Debbie was another matter. The shape-shifter had tried to sink her claws into him more than once, curling close and whispering promises of faces she could wear just for him. He’d shut that down fast. She wasn’t his and he wasn’t hers.
It hadn’t stopped her.
Even big, buff Colin from his rugby squad was tangled in Alia’s games. Poor bastard was in love with her, though everyone knew she used him. She’d bang him sometimes when it suited her, but they weren’t exclusive and they never could be. Alia didn’t love anyone but herself.
And Morgan? He was desperately trying to keep Síofra his secret. Too late, he realized that if he’d separated himself from his toxic so-called friends, maybe Síofra wouldn’t have been caught in the fire. Instead, his silence had burned their chances of a relationship to ash.
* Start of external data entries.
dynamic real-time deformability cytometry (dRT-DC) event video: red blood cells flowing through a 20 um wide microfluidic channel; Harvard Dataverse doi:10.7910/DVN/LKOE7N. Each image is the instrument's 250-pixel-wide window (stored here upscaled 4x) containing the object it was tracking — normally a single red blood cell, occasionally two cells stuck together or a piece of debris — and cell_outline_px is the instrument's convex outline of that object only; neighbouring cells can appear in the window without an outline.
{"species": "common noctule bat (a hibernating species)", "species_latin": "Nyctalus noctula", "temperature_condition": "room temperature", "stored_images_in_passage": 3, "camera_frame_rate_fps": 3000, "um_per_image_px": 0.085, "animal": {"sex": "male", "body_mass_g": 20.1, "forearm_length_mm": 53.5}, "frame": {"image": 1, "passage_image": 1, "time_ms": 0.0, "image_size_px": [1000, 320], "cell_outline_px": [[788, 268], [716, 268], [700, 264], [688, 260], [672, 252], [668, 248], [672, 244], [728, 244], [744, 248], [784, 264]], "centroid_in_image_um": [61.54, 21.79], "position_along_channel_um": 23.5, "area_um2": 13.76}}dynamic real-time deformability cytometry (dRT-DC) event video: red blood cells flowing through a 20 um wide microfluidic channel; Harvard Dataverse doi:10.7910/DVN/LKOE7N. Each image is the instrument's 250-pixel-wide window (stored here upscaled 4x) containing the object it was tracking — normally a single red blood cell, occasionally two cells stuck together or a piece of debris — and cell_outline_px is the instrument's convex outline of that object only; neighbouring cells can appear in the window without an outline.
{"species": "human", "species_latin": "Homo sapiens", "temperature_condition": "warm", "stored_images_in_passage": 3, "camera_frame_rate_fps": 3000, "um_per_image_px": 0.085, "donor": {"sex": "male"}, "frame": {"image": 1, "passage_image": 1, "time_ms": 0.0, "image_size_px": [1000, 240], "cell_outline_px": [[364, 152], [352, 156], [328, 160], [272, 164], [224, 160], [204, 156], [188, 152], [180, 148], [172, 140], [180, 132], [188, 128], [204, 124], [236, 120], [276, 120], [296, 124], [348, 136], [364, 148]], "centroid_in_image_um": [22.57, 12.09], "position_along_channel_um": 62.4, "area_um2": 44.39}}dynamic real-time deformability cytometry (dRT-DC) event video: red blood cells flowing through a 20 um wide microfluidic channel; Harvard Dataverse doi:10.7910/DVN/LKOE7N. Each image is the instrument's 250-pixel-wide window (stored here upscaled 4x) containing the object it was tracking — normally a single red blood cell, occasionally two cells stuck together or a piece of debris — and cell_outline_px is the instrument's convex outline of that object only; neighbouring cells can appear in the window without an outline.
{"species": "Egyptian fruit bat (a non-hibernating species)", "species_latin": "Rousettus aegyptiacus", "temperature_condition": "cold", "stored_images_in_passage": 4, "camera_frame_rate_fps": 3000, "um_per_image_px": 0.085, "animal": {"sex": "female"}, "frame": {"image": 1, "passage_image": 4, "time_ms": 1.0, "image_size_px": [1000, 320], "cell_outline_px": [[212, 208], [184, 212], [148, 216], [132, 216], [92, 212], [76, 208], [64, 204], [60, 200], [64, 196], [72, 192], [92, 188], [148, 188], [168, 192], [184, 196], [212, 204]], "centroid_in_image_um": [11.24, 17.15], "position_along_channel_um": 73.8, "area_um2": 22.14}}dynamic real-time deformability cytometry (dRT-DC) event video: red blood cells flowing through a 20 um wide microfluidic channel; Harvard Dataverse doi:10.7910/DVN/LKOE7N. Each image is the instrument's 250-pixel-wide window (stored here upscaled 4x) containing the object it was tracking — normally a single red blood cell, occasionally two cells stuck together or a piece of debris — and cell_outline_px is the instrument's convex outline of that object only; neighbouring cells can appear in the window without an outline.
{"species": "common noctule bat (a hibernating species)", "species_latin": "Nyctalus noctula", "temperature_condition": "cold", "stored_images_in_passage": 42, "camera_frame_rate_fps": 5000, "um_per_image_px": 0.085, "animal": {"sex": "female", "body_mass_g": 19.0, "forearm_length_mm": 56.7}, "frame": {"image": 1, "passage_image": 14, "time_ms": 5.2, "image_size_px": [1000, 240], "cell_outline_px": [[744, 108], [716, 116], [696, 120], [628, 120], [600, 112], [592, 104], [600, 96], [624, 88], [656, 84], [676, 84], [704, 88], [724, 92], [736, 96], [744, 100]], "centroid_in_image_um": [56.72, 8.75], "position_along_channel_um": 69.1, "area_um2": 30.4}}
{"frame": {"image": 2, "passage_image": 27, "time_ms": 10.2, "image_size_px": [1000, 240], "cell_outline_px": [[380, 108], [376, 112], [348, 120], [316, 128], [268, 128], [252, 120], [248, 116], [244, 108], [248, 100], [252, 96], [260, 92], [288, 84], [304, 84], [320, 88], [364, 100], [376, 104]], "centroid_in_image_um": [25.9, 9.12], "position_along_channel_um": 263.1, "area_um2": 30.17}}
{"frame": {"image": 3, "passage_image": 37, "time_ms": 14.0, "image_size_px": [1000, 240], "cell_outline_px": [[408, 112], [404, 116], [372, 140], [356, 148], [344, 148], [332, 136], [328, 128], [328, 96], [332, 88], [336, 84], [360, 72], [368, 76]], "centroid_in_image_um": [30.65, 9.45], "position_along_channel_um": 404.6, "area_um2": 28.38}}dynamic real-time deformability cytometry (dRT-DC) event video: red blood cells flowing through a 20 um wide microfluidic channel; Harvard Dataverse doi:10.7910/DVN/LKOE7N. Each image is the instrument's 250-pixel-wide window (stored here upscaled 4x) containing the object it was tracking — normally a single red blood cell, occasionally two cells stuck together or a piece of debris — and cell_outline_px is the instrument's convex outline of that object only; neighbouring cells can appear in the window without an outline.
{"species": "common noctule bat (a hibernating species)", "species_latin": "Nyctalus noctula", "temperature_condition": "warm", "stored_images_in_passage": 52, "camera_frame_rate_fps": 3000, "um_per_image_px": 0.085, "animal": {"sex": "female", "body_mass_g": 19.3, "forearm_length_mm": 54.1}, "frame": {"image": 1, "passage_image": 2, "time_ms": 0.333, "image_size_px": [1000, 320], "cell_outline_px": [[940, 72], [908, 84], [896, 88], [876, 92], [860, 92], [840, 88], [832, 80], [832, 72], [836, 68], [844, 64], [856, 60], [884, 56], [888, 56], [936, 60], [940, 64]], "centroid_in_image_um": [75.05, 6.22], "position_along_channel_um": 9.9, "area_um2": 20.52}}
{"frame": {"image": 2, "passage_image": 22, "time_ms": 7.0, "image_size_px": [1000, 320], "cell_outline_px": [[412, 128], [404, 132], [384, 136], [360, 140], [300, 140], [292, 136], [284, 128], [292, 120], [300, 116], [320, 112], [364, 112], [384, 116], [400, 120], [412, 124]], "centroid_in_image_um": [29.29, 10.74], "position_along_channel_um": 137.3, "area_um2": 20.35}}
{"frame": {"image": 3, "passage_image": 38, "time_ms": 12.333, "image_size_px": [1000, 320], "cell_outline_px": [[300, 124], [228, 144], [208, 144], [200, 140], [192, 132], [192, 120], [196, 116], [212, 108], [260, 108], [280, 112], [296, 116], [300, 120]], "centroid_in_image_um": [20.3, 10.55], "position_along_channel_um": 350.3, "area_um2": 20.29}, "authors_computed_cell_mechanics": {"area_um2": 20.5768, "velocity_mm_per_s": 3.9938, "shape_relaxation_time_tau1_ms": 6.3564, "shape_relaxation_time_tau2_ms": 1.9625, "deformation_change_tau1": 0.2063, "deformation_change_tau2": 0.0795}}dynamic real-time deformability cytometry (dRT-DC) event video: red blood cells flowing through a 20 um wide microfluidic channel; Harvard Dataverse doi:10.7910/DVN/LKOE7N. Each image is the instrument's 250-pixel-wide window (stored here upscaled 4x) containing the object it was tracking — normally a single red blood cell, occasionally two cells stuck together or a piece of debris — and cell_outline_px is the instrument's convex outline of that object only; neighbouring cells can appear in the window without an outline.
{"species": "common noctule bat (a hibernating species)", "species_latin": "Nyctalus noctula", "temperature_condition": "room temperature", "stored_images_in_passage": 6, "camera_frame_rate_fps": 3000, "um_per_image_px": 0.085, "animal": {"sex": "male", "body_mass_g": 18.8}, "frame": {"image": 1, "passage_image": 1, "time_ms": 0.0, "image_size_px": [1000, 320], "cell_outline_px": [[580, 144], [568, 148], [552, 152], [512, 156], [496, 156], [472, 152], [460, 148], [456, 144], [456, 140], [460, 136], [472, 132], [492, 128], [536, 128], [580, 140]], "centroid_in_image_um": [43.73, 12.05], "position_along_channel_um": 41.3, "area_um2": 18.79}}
Still… there had to be a way out. A way to break the cage on his back and the runes down his spine. Lately, he’d been thinking of seeking out the cursed pair-Connor and Vaelor. Everyone knew something was off about them, whispered that their names were bound together in ways that defied the usual rules. It was all over the university.
If anyone knew how to decipher what had been carved into his flesh, it might be them.
If only he could track them down.
Those beautiful pictures of Síofra. They were meant for his eyes only. He suspected Debbie had something to do with itbut there was no proof. And now she wouldn’t answer his calls, wouldn’t even look at him. Why would she when he had been so colossally stupid.
Debbie leaned in, her heavy perfume making him sneeze as sharp nails grazing his arm. “I’ve got to say, I’m digging your getup tonight. Zombie Prince Charming? Bet you were hoping your Cinderella would show up.” Her smirk sharpened. “Shame she didn’t.”
Morgan’s eyes didn’t stop scanning the crowd. Every sweep of the hall came up empty. A week without seeing Síofra, and the ache gnawed at him like hunger.
Debbie tilted her head, dropping her voice into a purr. “But I can play Cinderella. I know a place just beyond the stairs. You and me, you could collect on that wager.”
Her words finally cut through his distraction. He turned to her suddenly as something occurred to him. His hand snapped around hers, fingers digging painfully making her gasp.
“Was it you?”
Her smile faltered. “What?”
“Was it you who put Síofra’s photos out?” His voice was low, dangerous, thrumming with barely restrained violence.